Re: generating hash from packet content

Posted by Leif Hedstrom <zw...@apache.org>.
On Aug 27, 2014, at 9:42 AM, Rasim Saltuk Alakuş <ra...@turksat.com.tr> wrote:

> Hi All,
> 
> ATS uses URL hash for cache storage. And CacheUrl plugin adds some more flexibility in URL hashing strategy.
> 
> We think of creating hash based on packet content and use it as the hash while storing and retrieving from cache This looks a better solution, so that URI changes won't hurt caching system. One immediate benefit for example if you cache YouTube , each request for same video can have different URL and CacheUrl plugin does not always provide a good solution. Also maintaining site based hash filters looks not an elegant solution.
> 
> Is there any previous or active work for implementing content based hashing? What kind of problems and constrains you may guess. Is there any volunteer to implement this feature together with us?



So what would the client lookup “hash” on? All ATS has at that point is the URL, and various headers. It would not be able (without further actions, see next paragraph) be able to retrieve an object from cache.

Now, what would  work, which I think had been mentioned before somewhere, is that you fetch (from origin) a very small piece of the object on every client request. Say, 512 bytes (or something else that fits within one (typical) TCP packet, using e.g. "Range: bytes=0-511". Then you use that as your cache key. This could do what you are asking for, using the “data” as the cache key, but has the downside that you always have to ask origin for some data. At a minimum, I think such a plugin also must be a per-remap plugin, so you can decide when you want to take that hit or not.

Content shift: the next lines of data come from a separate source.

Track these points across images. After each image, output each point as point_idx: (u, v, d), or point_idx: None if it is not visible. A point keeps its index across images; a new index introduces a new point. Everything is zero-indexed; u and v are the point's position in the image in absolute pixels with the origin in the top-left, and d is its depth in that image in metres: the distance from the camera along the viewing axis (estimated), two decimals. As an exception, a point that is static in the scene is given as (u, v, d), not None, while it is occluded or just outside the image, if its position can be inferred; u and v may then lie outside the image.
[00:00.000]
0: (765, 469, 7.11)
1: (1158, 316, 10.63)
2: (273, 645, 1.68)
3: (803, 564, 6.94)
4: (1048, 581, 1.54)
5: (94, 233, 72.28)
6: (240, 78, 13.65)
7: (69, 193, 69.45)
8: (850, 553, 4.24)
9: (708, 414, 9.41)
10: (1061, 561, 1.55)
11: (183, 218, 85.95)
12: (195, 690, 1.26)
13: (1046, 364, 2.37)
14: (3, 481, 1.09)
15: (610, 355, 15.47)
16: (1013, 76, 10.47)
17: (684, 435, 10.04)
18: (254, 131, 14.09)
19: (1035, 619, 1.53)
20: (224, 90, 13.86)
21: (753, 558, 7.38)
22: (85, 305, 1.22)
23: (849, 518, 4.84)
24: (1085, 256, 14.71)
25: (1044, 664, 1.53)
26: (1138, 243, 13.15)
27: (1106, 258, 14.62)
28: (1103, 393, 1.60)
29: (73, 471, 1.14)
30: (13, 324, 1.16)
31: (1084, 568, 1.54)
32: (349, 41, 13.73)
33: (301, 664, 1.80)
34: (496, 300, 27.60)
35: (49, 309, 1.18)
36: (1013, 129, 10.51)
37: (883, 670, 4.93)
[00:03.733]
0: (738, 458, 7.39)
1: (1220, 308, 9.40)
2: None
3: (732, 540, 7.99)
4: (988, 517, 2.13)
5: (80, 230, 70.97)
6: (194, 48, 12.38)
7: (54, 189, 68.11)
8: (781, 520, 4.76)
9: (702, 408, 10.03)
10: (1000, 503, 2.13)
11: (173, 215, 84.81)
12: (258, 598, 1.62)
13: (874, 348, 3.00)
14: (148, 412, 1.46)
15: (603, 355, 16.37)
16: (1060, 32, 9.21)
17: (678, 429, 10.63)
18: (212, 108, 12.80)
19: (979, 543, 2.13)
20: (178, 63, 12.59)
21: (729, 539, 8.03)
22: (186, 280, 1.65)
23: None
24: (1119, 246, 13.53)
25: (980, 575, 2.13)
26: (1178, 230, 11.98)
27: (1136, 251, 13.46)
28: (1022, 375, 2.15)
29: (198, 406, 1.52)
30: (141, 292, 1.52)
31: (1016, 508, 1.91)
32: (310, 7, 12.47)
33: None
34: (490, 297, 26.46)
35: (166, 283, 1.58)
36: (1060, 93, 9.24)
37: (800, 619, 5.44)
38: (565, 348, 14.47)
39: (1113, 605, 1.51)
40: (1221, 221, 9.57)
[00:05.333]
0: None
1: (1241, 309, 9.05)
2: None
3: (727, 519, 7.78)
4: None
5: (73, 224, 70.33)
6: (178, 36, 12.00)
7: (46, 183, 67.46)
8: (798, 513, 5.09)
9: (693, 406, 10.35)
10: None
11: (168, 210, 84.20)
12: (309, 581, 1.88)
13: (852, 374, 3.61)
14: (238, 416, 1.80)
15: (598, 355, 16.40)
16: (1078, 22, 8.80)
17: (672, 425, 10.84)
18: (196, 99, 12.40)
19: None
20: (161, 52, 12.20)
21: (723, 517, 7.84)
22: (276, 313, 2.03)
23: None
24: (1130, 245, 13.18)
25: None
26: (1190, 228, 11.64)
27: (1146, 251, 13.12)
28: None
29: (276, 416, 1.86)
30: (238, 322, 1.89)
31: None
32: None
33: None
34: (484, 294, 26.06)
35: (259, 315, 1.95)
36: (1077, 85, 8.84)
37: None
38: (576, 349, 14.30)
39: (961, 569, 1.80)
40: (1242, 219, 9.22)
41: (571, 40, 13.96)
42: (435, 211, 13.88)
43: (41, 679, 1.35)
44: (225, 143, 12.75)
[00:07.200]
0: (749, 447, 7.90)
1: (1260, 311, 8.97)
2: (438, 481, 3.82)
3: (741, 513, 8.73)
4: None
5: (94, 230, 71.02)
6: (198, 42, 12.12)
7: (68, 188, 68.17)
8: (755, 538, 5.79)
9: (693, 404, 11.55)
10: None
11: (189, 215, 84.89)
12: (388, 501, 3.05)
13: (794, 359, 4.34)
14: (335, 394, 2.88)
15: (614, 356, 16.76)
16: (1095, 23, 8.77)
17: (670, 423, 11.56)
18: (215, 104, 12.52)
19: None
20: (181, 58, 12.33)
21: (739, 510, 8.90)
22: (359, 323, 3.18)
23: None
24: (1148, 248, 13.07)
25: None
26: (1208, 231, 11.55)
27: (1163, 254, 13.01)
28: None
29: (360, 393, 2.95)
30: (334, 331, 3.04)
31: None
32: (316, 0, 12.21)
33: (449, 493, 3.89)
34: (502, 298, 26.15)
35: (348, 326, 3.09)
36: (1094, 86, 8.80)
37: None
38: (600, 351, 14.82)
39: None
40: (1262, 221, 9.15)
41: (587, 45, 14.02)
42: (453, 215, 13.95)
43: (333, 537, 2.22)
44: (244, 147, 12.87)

I don’t know of anyone working on such a plugin. But it sounds potentially very useful :).


Also, as a side note, there was, way back when, some beginning code to deal with cache dedup. I don’t know that it ever worked, but John might know. The idea was to hash the actual data (body) and dedup it just like e.g. some modern file systems can do. This wouldn’t avoid origin requests per se, you’d still have to fetch it, calculate the hash, and then decide that you don’t have to duplicate the storage (so, save some disk storage).

Cheers,

— leif